The news from the US, the world’s most lucrative market, is increasingly gloomy, as young people are either indifferent to wine, or actively hostile to alcohol.

But not in China, as Jim Boyce reported for Wine-Searcher in March. Chinese young people, says the article, are curious, independent, always online, and willing to spend time comparing prices and then buying wine.

“Social media allows them to explore a massive incredible range of interests that turn into real-life meetings with like-minded souls, whether it concerns pets, camping, anime, sports or travel,” the article continued.

“This includes also flocking to food and drink festivals and to the growing number of wine bars nationwide, found across the country, which seems counter-intuitive given falling overall consumption, but stresses the rise of pleasure seekers versus those of status.”

Australian wineries, now looking forward to re-entering the Chinese market after a three-year freeze in trade, now have even more to celebrate.

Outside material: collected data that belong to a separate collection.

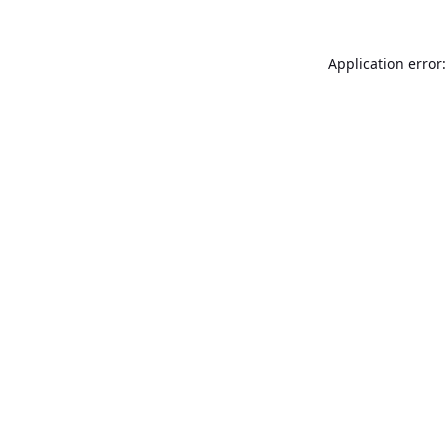
Application error: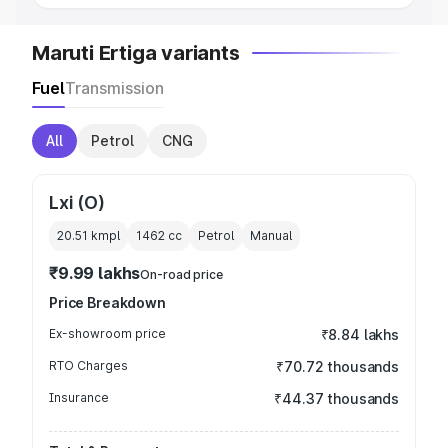
Maruti Ertiga variants
Fuel
Transmission
All
Petrol
CNG
Lxi (O)
20.51 kmpl
1462
cc
Petrol
Manual
₹9.99 lakhs
On-road price
Price Breakdown
Ex-showroom price
₹8.84 lakhs
RTO Charges
₹70.72 thousands
Insurance
₹44.37 thousands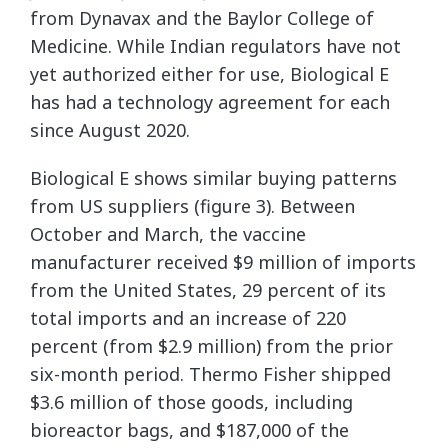
from Dynavax and the Baylor College of
Medicine. While Indian regulators have not
yet authorized either for use, Biological E
has had a technology agreement for each
since August 2020.
Biological E shows similar buying patterns
from US suppliers (figure 3). Between
October and March, the vaccine
manufacturer received $9 million of imports
from the United States, 29 percent of its
total imports and an increase of 220
percent (from $2.9 million) from the prior
six-month period. Thermo Fisher shipped
$3.6 million of those goods, including
bioreactor bags, and $187,000 of the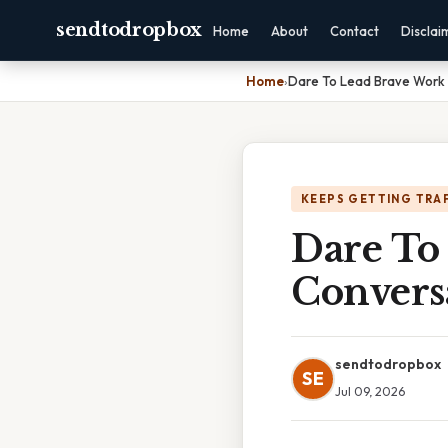
sendtodropbox
Home
About
Contact
Disclai
Home
›
Dare To Lead Brave Work 
KEEPS GETTING TRA
Dare To
Convers
sendtodropbox
SE
Jul 09, 2026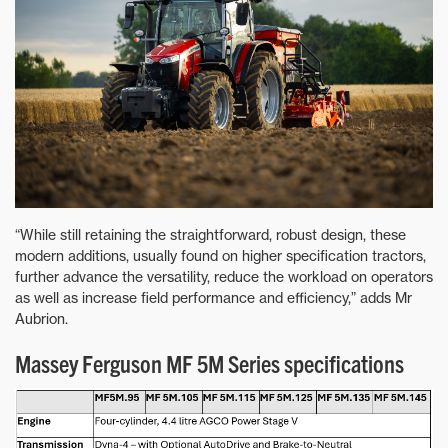
“While still retaining the straightforward, robust design, these
modern additions, usually found on higher specification tractors,
further advance the versatility, reduce the workload on operators
as well as increase field performance and efficiency,” adds Mr
Aubrion.
Massey Ferguson MF 5M Series specifications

But it’s also not all bad news in the US. As Harper’s Bazaar reported in November 2023, plenty of GenZs are also embracing fine wine.

5. There’s a new definition of adulthood

Do you write ‘riesling’ or ‘Riesling’? Do you call the region ‘Champagne’ but the drink ‘champagne’? If so, it’s possible you haven’t become fully adult yet.

According to a recent article, “shunning the Shift key” is a way of people clinging to their youth; “a way to forever remain cool and casual in texts”. That’s right — capitalisation is for old fogies.

Apparently 20-somethings only begin using correct grammar when they start communicating in the workplace, at which point capital letters become “more sophisticated and buttoned-up”. 

Of course, they don’t go to the trouble of actually typing capital letters. Instead, they turn on the auto-capitalisation function.

It’s the new way of declaring you’ve passed an adult milestone, like getting a driver’s licence. Or having that first glass of Champagne.